### MATERIAL PROVIDED

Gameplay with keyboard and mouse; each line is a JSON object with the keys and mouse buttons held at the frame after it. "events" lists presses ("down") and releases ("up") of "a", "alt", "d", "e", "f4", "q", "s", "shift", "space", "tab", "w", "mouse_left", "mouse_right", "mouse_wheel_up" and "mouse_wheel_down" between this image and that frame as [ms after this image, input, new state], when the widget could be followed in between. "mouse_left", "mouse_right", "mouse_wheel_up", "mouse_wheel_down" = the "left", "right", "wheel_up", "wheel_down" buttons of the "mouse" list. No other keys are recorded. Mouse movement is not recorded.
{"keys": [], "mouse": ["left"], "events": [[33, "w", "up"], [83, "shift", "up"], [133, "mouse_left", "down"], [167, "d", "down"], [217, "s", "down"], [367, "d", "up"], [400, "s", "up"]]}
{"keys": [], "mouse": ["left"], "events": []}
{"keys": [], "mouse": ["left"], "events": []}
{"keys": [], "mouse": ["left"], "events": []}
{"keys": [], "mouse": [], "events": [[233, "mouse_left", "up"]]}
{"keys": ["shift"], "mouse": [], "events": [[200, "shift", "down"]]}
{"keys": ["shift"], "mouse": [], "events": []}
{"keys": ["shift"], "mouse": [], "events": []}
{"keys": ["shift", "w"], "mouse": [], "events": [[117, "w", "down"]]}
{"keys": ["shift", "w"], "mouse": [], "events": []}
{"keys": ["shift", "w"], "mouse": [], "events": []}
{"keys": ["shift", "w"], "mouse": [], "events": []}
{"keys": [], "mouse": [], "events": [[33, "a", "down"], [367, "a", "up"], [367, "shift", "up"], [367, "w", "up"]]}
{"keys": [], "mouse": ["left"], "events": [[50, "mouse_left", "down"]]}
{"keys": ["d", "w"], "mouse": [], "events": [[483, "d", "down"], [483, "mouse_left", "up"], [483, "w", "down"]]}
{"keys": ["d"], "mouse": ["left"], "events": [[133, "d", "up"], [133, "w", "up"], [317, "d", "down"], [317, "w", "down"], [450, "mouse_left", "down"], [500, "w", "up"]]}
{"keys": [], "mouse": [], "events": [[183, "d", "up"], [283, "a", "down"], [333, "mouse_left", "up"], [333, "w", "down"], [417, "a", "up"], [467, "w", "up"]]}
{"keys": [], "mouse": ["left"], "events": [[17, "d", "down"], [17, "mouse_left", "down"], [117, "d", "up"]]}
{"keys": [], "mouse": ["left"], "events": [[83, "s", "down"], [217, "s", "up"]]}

### WHAT TO DO
The entries above should be copied out exactly, with none left out.

### TASK RESULT
Gameplay with keyboard and mouse; each line is a JSON object with the keys and mouse buttons held at the frame after it. "events" lists presses ("down") and releases ("up") of "a", "alt", "d", "e", "f4", "q", "s", "shift", "space", "tab", "w", "mouse_left", "mouse_right", "mouse_wheel_up" and "mouse_wheel_down" between this image and that frame as [ms after this image, input, new state], when the widget could be followed in between. "mouse_left", "mouse_right", "mouse_wheel_up", "mouse_wheel_down" = the "left", "right", "wheel_up", "wheel_down" buttons of the "mouse" list. No other keys are recorded. Mouse movement is not recorded.
{"keys": [], "mouse": ["left"], "events": [[33, "w", "up"], [83, "shift", "up"], [133, "mouse_left", "down"], [167, "d", "down"], [217, "s", "down"], [367, "d", "up"], [400, "s", "up"]]}
{"keys": [], "mouse": ["left"], "events": []}
{"keys": [], "mouse": ["left"], "events": []}
{"keys": [], "mouse": ["left"], "events": []}
{"keys": [], "mouse": [], "events": [[233, "mouse_left", "up"]]}
{"keys": ["shift"], "mouse": [], "events": [[200, "shift", "down"]]}
{"keys": ["shift"], "mouse": [], "events": []}
{"keys": ["shift"], "mouse": [], "events": []}
{"keys": ["shift", "w"], "mouse": [], "events": [[117, "w", "down"]]}
{"keys": ["shift", "w"], "mouse": [], "events": []}
{"keys": ["shift", "w"], "mouse": [], "events": []}
{"keys": ["shift", "w"], "mouse": [], "events": []}
{"keys": [], "mouse": [], "events": [[33, "a", "down"], [367, "a", "up"], [367, "shift", "up"], [367, "w", "up"]]}
{"keys": [], "mouse": ["left"], "events": [[50, "mouse_left", "down"]]}
{"keys": ["d", "w"], "mouse": [], "events": [[483, "d", "down"], [483, "mouse_left", "up"], [483, "w", "down"]]}
{"keys": ["d"], "mouse": ["left"], "events": [[133, "d", "up"], [133, "w", "up"], [317, "d", "down"], [317, "w", "down"], [450, "mouse_left", "down"], [500, "w", "up"]]}
{"keys": [], "mouse": [], "events": [[183, "d", "up"], [283, "a", "down"], [333, "mouse_left", "up"], [333, "w", "down"], [417, "a", "up"], [467, "w", "up"]]}
{"keys": [], "mouse": ["left"], "events": [[17, "d", "down"], [17, "mouse_left", "down"], [117, "d", "up"]]}
{"keys": [], "mouse": ["left"], "events": [[83, "s", "down"], [217, "s", "up"]]}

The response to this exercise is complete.